One token, one agent, one task, or an entire delegation chain — killed on demand by the operator or the agent itself.

→ Full model, scope gotchas, and trust chain in Concepts.

---

🎬 Demos

Two complete apps ship with the repo. Both have splash pages that frame what you're looking at before you dive into code.

🏥 MedAssist — healthcare walkthrough

A FastAPI clinical assistant. You ask a plain-language question about a patient; an LLM picks tools (records, labs, billing, prescriptions); the app spawns broker agents on demand, each scoped to one patient and one category. Cross-patient questions are denied. Prescription writes flow through a delegation chain.

demo/README.md — run instructions, scenario playbook, code map.

🎫 Support Tickets — three-agent pipeline

Flask + HTMX + SSE. Three LLM-driven agents (triage → knowledge → response) process customer tickets. Anonymous tickets halt at triage. Dangerous tools (delete_account, send_external_email) are in the LLM's tool list but not in the agent's scope — so they never execute. One scenario deliberately skips release() to watch a 5-second TTL die on its own.

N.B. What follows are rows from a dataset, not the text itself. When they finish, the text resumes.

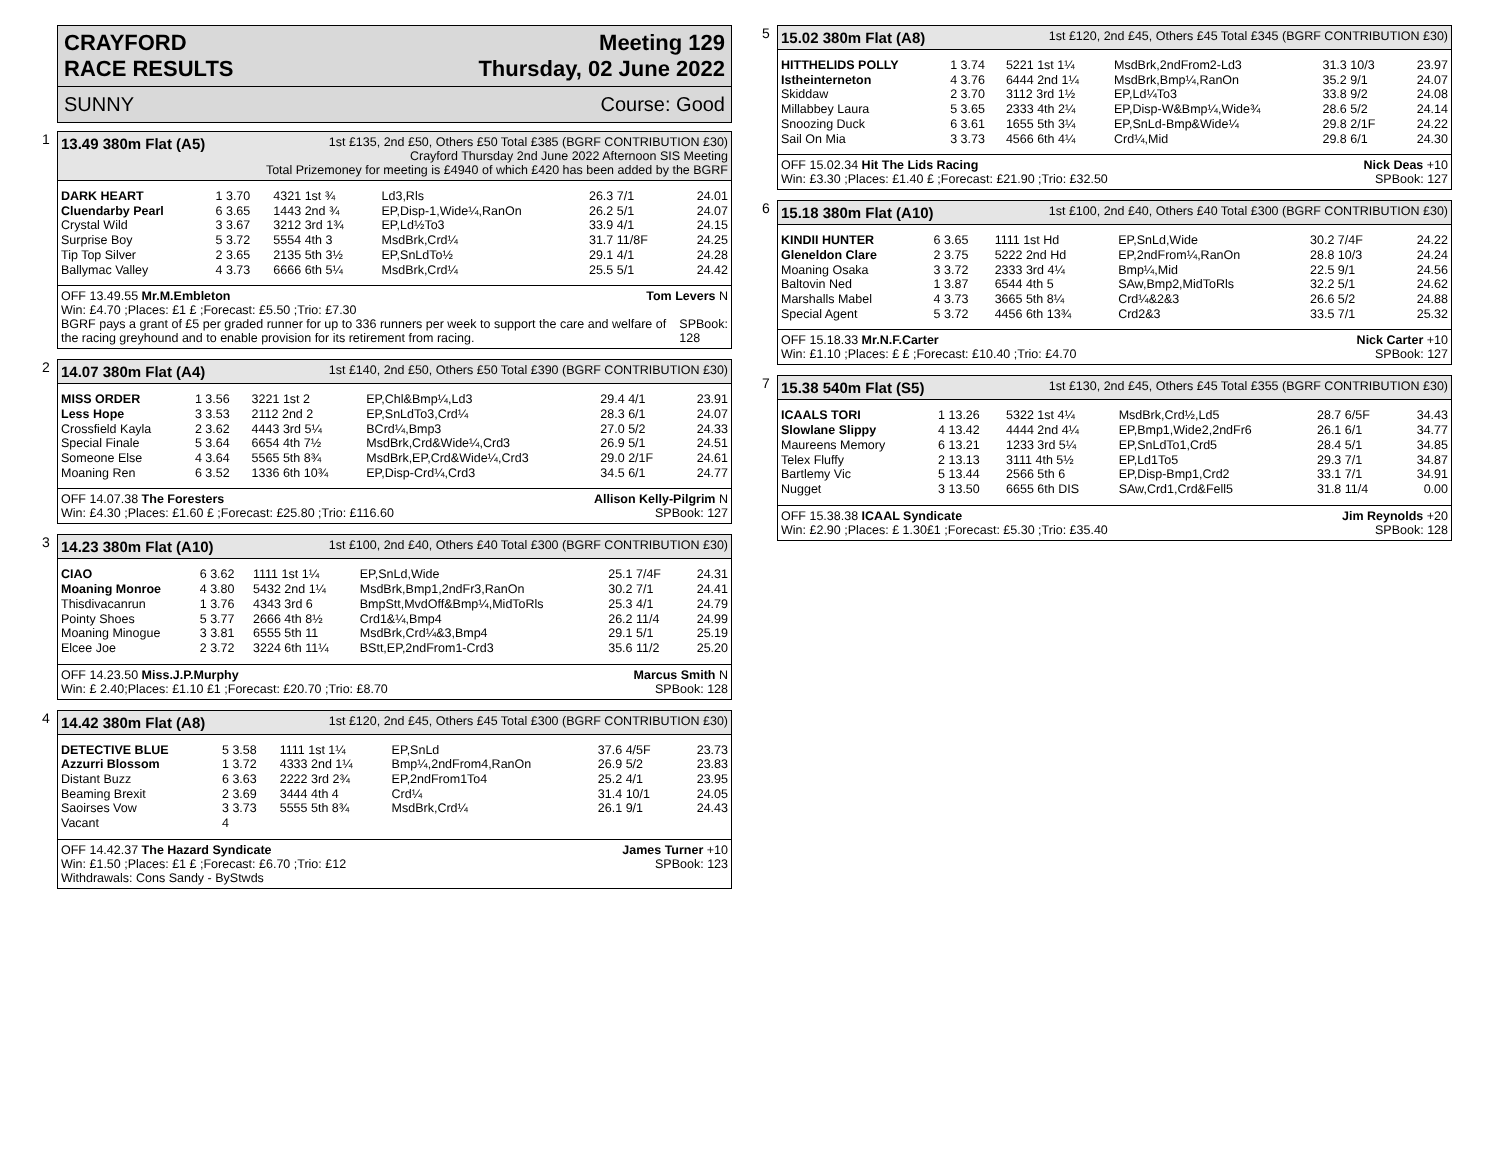CRAYFORD
RACE RESULTS
Meeting 129
Thursday, 02 June 2022
SUNNY Course: Good
1
13.49 380m Flat (A5) 1st £135, 2nd £50, Others £50 Total £385 (BGRF CONTRIBUTION £30)
Crayford Thursday 2nd June 2022 Afternoon SIS Meeting
Total Prizemoney for meeting is £4940 of which £420 has been added by the BGRF
| DARK HEART | 1 3.70 | 4321 1st ¾ | Ld3,Rls | 26.3 7/1 | 24.01 |
| Cluendarby Pearl | 6 3.65 | 1443 2nd ¾ | EP,Disp-1,Wide¼,RanOn | 26.2 5/1 | 24.07 |
| Crystal Wild | 3 3.67 | 3212 3rd 1¾ | EP,Ld½To3 | 33.9 4/1 | 24.15 |
| Surprise Boy | 5 3.72 | 5554 4th 3 | MsdBrk,Crd¼ | 31.7 11/8F | 24.25 |
| Tip Top Silver | 2 3.65 | 2135 5th 3½ | EP,SnLdTo½ | 29.1 4/1 | 24.28 |
| Ballymac Valley | 4 3.73 | 6666 6th 5¼ | MsdBrk,Crd¼ | 25.5 5/1 | 24.42 |
OFF 13.49.55 Mr.M.Embleton Tom Levers N
Win: £4.70 ;Places: £1 £ ;Forecast: £5.50 ;Trio: £7.30
BGRF pays a grant of £5 per graded runner for up to 336 runners per week to support the care and welfare of the racing greyhound and to enable provision for its retirement from racing. SPBook: 128
2
14.07 380m Flat (A4) 1st £140, 2nd £50, Others £50 Total £390 (BGRF CONTRIBUTION £30)
| MISS ORDER | 1 3.56 | 3221 1st 2 | EP,Chl&Bmp¼,Ld3 | 29.4 4/1 | 23.91 |
| Less Hope | 3 3.53 | 2112 2nd 2 | EP,SnLdTo3,Crd¼ | 28.3 6/1 | 24.07 |
| Crossfield Kayla | 2 3.62 | 4443 3rd 5¼ | BCrd¼,Bmp3 | 27.0 5/2 | 24.33 |
| Special Finale | 5 3.64 | 6654 4th 7½ | MsdBrk,Crd&Wide¼,Crd3 | 26.9 5/1 | 24.51 |
| Someone Else | 4 3.64 | 5565 5th 8¾ | MsdBrk,EP,Crd&Wide¼,Crd3 | 29.0 2/1F | 24.61 |
| Moaning Ren | 6 3.52 | 1336 6th 10¾ | EP,Disp-Crd¼,Crd3 | 34.5 6/1 | 24.77 |
OFF 14.07.38 The Foresters Allison Kelly-Pilgrim N
Win: £4.30 ;Places: £1.60 £ ;Forecast: £25.80 ;Trio: £116.60 SPBook: 127
3
14.23 380m Flat (A10) 1st £100, 2nd £40, Others £40 Total £300 (BGRF CONTRIBUTION £30)
| CIAO | 6 3.62 | 1111 1st 1¼ | EP,SnLd,Wide | 25.1 7/4F | 24.31 |
| Moaning Monroe | 4 3.80 | 5432 2nd 1¼ | MsdBrk,Bmp1,2ndFr3,RanOn | 30.2 7/1 | 24.41 |
| Thisdivacanrun | 1 3.76 | 4343 3rd 6 | BmpStt,MvdOff&Bmp¼,MidToRls | 25.3 4/1 | 24.79 |
| Pointy Shoes | 5 3.77 | 2666 4th 8½ | Crd1&¼,Bmp4 | 26.2 11/4 | 24.99 |
| Moaning Minogue | 3 3.81 | 6555 5th 11 | MsdBrk,Crd¼&3,Bmp4 | 29.1 5/1 | 25.19 |
| Elcee Joe | 2 3.72 | 3224 6th 11¼ | BStt,EP,2ndFrom1-Crd3 | 35.6 11/2 | 25.20 |
OFF 14.23.50 Miss.J.P.Murphy Marcus Smith N
Win: £ 2.40;Places: £1.10 £1 ;Forecast: £20.70 ;Trio: £8.70 SPBook: 128
4
14.42 380m Flat (A8) 1st £120, 2nd £45, Others £45 Total £300 (BGRF CONTRIBUTION £30)
| DETECTIVE BLUE | 5 3.58 | 1111 1st 1¼ | EP,SnLd | 37.6 4/5F | 23.73 |
| Azzurri Blossom | 1 3.72 | 4333 2nd 1¼ | Bmp¼,2ndFrom4,RanOn | 26.9 5/2 | 23.83 |
| Distant Buzz | 6 3.63 | 2222 3rd 2¾ | EP,2ndFrom1To4 | 25.2 4/1 | 23.95 |
| Beaming Brexit | 2 3.69 | 3444 4th 4 | Crd¼ | 31.4 10/1 | 24.05 |
| Saoirses Vow | 3 3.73 | 5555 5th 8¾ | MsdBrk,Crd¼ | 26.1 9/1 | 24.43 |
| Vacant | 4 | | | | |
OFF 14.42.37 The Hazard Syndicate James Turner +10
Win: £1.50 ;Places: £1 £ ;Forecast: £6.70 ;Trio: £12 SPBook: 123
Withdrawals: Cons Sandy - ByStwds
5
15.02 380m Flat (A8) 1st £120, 2nd £45, Others £45 Total £345 (BGRF CONTRIBUTION £30)
| HITTHELIDS POLLY | 1 3.74 | 5221 1st 1¼ | MsdBrk,2ndFrom2-Ld3 | 31.3 10/3 | 23.97 |
| Istheinterneton | 4 3.76 | 6444 2nd 1¼ | MsdBrk,Bmp¼,RanOn | 35.2 9/1 | 24.07 |
| Skiddaw | 2 3.70 | 3112 3rd 1½ | EP,Ld¼To3 | 33.8 9/2 | 24.08 |
| Millabbey Laura | 5 3.65 | 2333 4th 2¼ | EP,Disp-W&Bmp¼,Wide¾ | 28.6 5/2 | 24.14 |
| Snoozing Duck | 6 3.61 | 1655 5th 3¼ | EP,SnLd-Bmp&Wide¼ | 29.8 2/1F | 24.22 |
| Sail On Mia | 3 3.73 | 4566 6th 4¼ | Crd¼,Mid | 29.8 6/1 | 24.30 |
OFF 15.02.34 Hit The Lids Racing Nick Deas +10
Win: £3.30 ;Places: £1.40 £ ;Forecast: £21.90 ;Trio: £32.50 SPBook: 127
6
15.18 380m Flat (A10) 1st £100, 2nd £40, Others £40 Total £300 (BGRF CONTRIBUTION £30)
| KINDII HUNTER | 6 3.65 | 1111 1st Hd | EP,SnLd,Wide | 30.2 7/4F | 24.22 |
| Gleneldon Clare | 2 3.75 | 5222 2nd Hd | EP,2ndFrom¼,RanOn | 28.8 10/3 | 24.24 |
| Moaning Osaka | 3 3.72 | 2333 3rd 4¼ | Bmp¼,Mid | 22.5 9/1 | 24.56 |
| Baltovin Ned | 1 3.87 | 6544 4th 5 | SAw,Bmp2,MidToRls | 32.2 5/1 | 24.62 |
| Marshalls Mabel | 4 3.73 | 3665 5th 8¼ | Crd¼&2&3 | 26.6 5/2 | 24.88 |
| Special Agent | 5 3.72 | 4456 6th 13¾ | Crd2&3 | 33.5 7/1 | 25.32 |
OFF 15.18.33 Mr.N.F.Carter Nick Carter +10
Win: £1.10 ;Places: £ £ ;Forecast: £10.40 ;Trio: £4.70 SPBook: 127
7
15.38 540m Flat (S5) 1st £130, 2nd £45, Others £45 Total £355 (BGRF CONTRIBUTION £30)
| ICAALS TORI | 1 13.26 | 5322 1st 4¼ | MsdBrk,Crd½,Ld5 | 28.7 6/5F | 34.43 |
| Slowlane Slippy | 4 13.42 | 4444 2nd 4¼ | EP,Bmp1,Wide2,2ndFr6 | 26.1 6/1 | 34.77 |
| Maureens Memory | 6 13.21 | 1233 3rd 5¼ | EP,SnLdTo1,Crd5 | 28.4 5/1 | 34.85 |
| Telex Fluffy | 2 13.13 | 3111 4th 5½ | EP,Ld1To5 | 29.3 7/1 | 34.87 |
| Bartlemy Vic | 5 13.44 | 2566 5th 6 | EP,Disp-Bmp1,Crd2 | 33.1 7/1 | 34.91 |
| Nugget | 3 13.50 | 6655 6th DIS | SAw,Crd1,Crd&Fell5 | 31.8 11/4 | 0.00 |
OFF 15.38.38 ICAAL Syndicate Jim Reynolds +20
Win: £2.90 ;Places: £ 1.30£1 ;Forecast: £5.30 ;Trio: £35.40 SPBook: 128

demo2/README.md — run instructions, five scenarios, code map.

---

⚠️ Errors

The broker returns RFC 7807 problem details. The SDK parses them into structured exceptions:

from agentwrit.errors import AuthorizationError, TransportError

try:
    agent = app.create_agent(...)
except AuthorizationError as e:
    print(e.status_code)          # 403
    print(e.problem.detail)       # "scope exceeds app ceiling"
    print(e.problem.error_code)   # "scope_violation"
    print(e.problem.request_id)   # matches broker X-Request-ID for log correlation
except TransportError:
    print("Broker unreachable")

→ Full hierarchy and every ProblemDetail field: Developer Guide › Error handling.

---

🏗️ Architecture

graph TB
    subgraph App["Your Application"]
        direction TB
        Client["AgentWritApp"]
    end

    subgraph Broker["AgentWrit Broker"]
        direction LR
        AuthGroup["App Auth<br/>/v1/app/auth<br/>/v1/app/launch-tokens"]
        CredGroup["Credentials<br/>/v1/challenge<br/>/v1/register"]
        MgmtGroup["Management<br/>/v1/delegate<br/>/v1/token/validate<br/>/v1/token/renew<br/>/v1/token/release"]
    end

    Agents["Your AI Agents"]
    APIs["Protected APIs"]

    Client ==>|"app session"| Broker
    Client -.->|"create_agent()"| Agents
    Agents -.->|"renew / release / delegate (agent JWT)"| Broker
    Agents ==>|"Bearer JWT"| APIs

    style App fill:#dbeafe,stroke:#3b82f6,stroke-width:2px,color:#1e3a5f
    style Broker fill:#fef3c7,stroke:#f59e0b,stroke-width:2px,color:#78350f
    style Agents fill:#d1fae5,stroke:#10b981,stroke-width:2px
    style APIs fill:#ede9fe,stroke:#8b5cf6,stroke-width:2px

Loading

Authority narrows at every hop. Operator sets the app's scope ceiling → app creates agents inside that ceiling → each agent can delegate equal or narrower, up to five hops deep.

---

📚 Documentation

I want to…	Go to
Run my first agent in 5 minutes	Getting Started
Understand roles, scopes, delegation, trust	Concepts
Write real code — renewal loops, scope gating, errors	Developer Guide
Look up every class, method, exception	API Reference
Run unit, integration, and acceptance tests	Testing Guide
Study eight focused example apps	Sample Apps

For broker setup, admin APIs, or operator workflows see the broker repo — it's a separate project.

---

🤝 Contributing

See CONTRIBUTING.md for uv setup, the live-broker requirement, and the evidence maintainers need before merging broker-facing changes.

uv sync --all-extras
uv run ruff check .
uv run mypy --strict src/
uv run pytest tests/unit/

---

📄 License

MIT. See LICENSE. The AgentWrit broker is licensed separately under PolyForm Internal Use 1.0.0.